With a special case for MySQL, this could look like this if we add a matching index for databases other than MySQL (but I have not tested or benchmarked this).
def self.find_by_login(login)
login = Redmine::CodesetUtil.replace_invalid_utf8(login.to_s)
if login.present?
users = where(:login => login)
# First look for an exact match
user = users.detect { |u| u.login == login }
# Fail over to case-insensitive search if none was found
unless user
if Redmine::Database.mysql?
# MySQL is case-insensitive by default, we can search in the existing results
user = users.detect { |u| u.login.casecmp?(login) }
else
user = find_by("LOWER(login) = ?", login.downcase)
end
end
user
end
end
Updated by Holger Just 16 days ago
Marius BĂLTEANU wrote in #note-8:
On a longer term, maybe it is better to migrate all the logins to lowercase and use only one query to retrieve the user, but we cannot do it now because it will break the LDAP logins with are case sensitive?

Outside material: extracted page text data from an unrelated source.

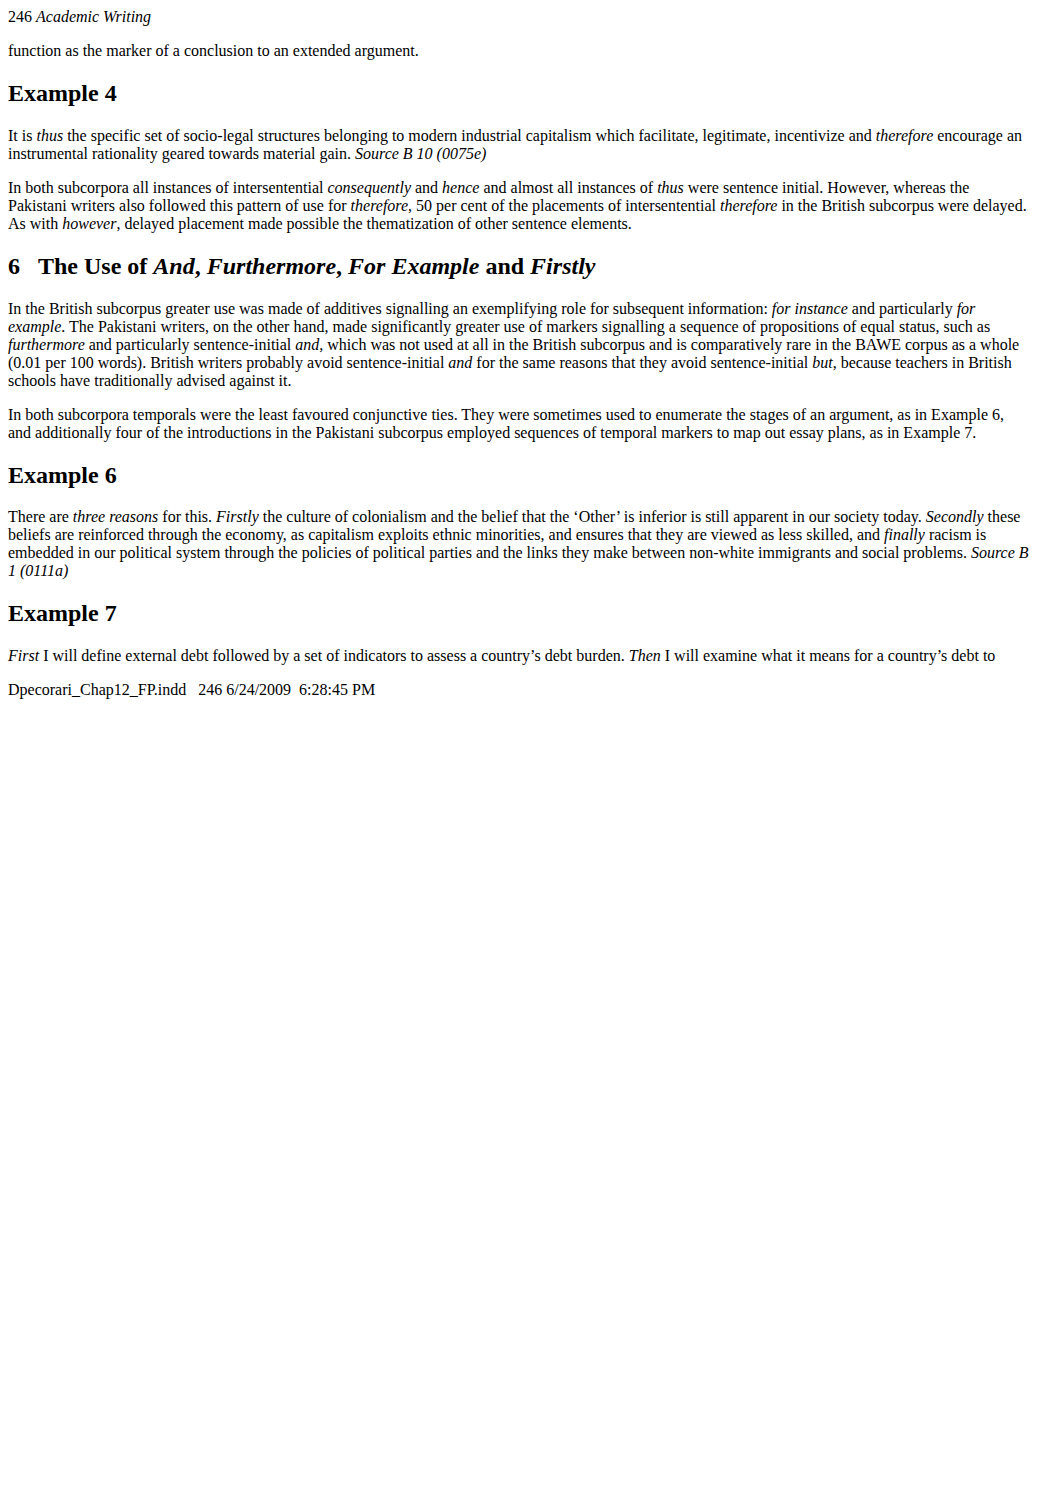246 Academic Writing
function as the marker of a conclusion to an extended argument.
Example 4
It is thus the specific set of socio-legal structures belonging to modern industrial capitalism which facilitate, legitimate, incentivize and therefore encourage an instrumental rationality geared towards material gain. Source B 10 (0075e)
In both subcorpora all instances of intersentential consequently and hence and almost all instances of thus were sentence initial. However, whereas the Pakistani writers also followed this pattern of use for therefore, 50 per cent of the placements of intersentential therefore in the British subcorpus were delayed. As with however, delayed placement made possible the thematization of other sentence elements.
6 The Use of And, Furthermore, For Example and Firstly
In the British subcorpus greater use was made of additives signalling an exemplifying role for subsequent information: for instance and particularly for example. The Pakistani writers, on the other hand, made significantly greater use of markers signalling a sequence of propositions of equal status, such as furthermore and particularly sentence-initial and, which was not used at all in the British subcorpus and is comparatively rare in the BAWE corpus as a whole (0.01 per 100 words). British writers probably avoid sentence-initial and for the same reasons that they avoid sentence-initial but, because teachers in British schools have traditionally advised against it.
In both subcorpora temporals were the least favoured conjunctive ties. They were sometimes used to enumerate the stages of an argument, as in Example 6, and additionally four of the introductions in the Pakistani subcorpus employed sequences of temporal markers to map out essay plans, as in Example 7.
Example 6
There are three reasons for this. Firstly the culture of colonialism and the belief that the ‘Other’ is inferior is still apparent in our society today. Secondly these beliefs are reinforced through the economy, as capitalism exploits ethnic minorities, and ensures that they are viewed as less skilled, and finally racism is embedded in our political system through the policies of political parties and the links they make between non-white immigrants and social problems. Source B 1 (0111a)
Example 7
First I will define external debt followed by a set of indicators to assess a country’s debt burden. Then I will examine what it means for a country’s debt to
Dpecorari_Chap12_FP.indd 246 6/24/2009 6:28:45 PM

At least this is what I understood from the old issues and commits.
That would probably be a good idea. We would also have to deal with regular existing "duplicated" logins during this migration though (i.e. logins which only differ by case). Also, as we do not have a unique database index now, it's possible for multiple users to have the exact same login due to races. As mentioned, User.find_by_login solves this consistently due to the implicit order by id. When changing the data model, we still have to handle this, e.g. if just by offering a tool to fix this (by showing and optionally renaming conflicting logins)
My preferred option in the long term would be to allow user-settable logins with any case but to ensure that we only allow unique case-insensitive logins, i.e. case-preserving logins, which in the end could be enforced with a unique lower(login) index after we have solved all the blockers :)
Updated by Marius BĂLTEANU 14 days ago
- File 0001-Look-for-mentions-by-login-using-the-existing-find_b.patch 0001-Look-for-mentions-by-login-using-the-existing-find_b.patch added
- File 0002-Moves-wikiImageMimeTypes-to-meta-tag.patch added
- File 0003-Adds-index-on-users-lower-login-on-PostgreSQL-and-SQ.patch 0003-Adds-index-on-users-lower-login-on-PostgreSQL-and-SQ.patch added
Thanks Holger, it became clearer now for me. I try to summarize the changes to fix the performance issue on a short term:
1. The first patch (0001-Look-for-mentions-by-login-using-the-existing-find_b.patch) changes application_helper.rb to look up for mentions by login using the existing find_by_login in order to have a consistent behaviour between login and user mentions.
- Add an index to users login to speed up find user by login on all databases
- For database which are case-insensitive by default, it search in the existing results instead of firing up a new query using
lower(login).
Having both patches applied, we have fixed the performance issue when looking by exact login on all databases, and on MySQL and SQLServer in all cases because both databases are case-insensitive by default. Bench results confirms this
3. The third patch (0003-Adds-index-on-users-lower-login-on-PostgreSQL-and-SQ.patch ) adds an index on lower(login) only on PostSQL and SQLite databases and it should fix the performance issue on non exact or non existing matches. I didn't run yet the bench script against these databases, but I will do it before committing these changes, I only confirmed the migration pass on both.
Please let me know if I missed anything.
Updated by Marius BĂLTEANU 14 days ago
- File deleted (
0002-Moves-wikiImageMimeTypes-to-meta-tag.patch)
Updated by Marius BĂLTEANU 8 days ago
- Target version changed from Candidate for next minor release to 7.0.0
Because database migrations are required, this issue will be fixed only in 7.0.0.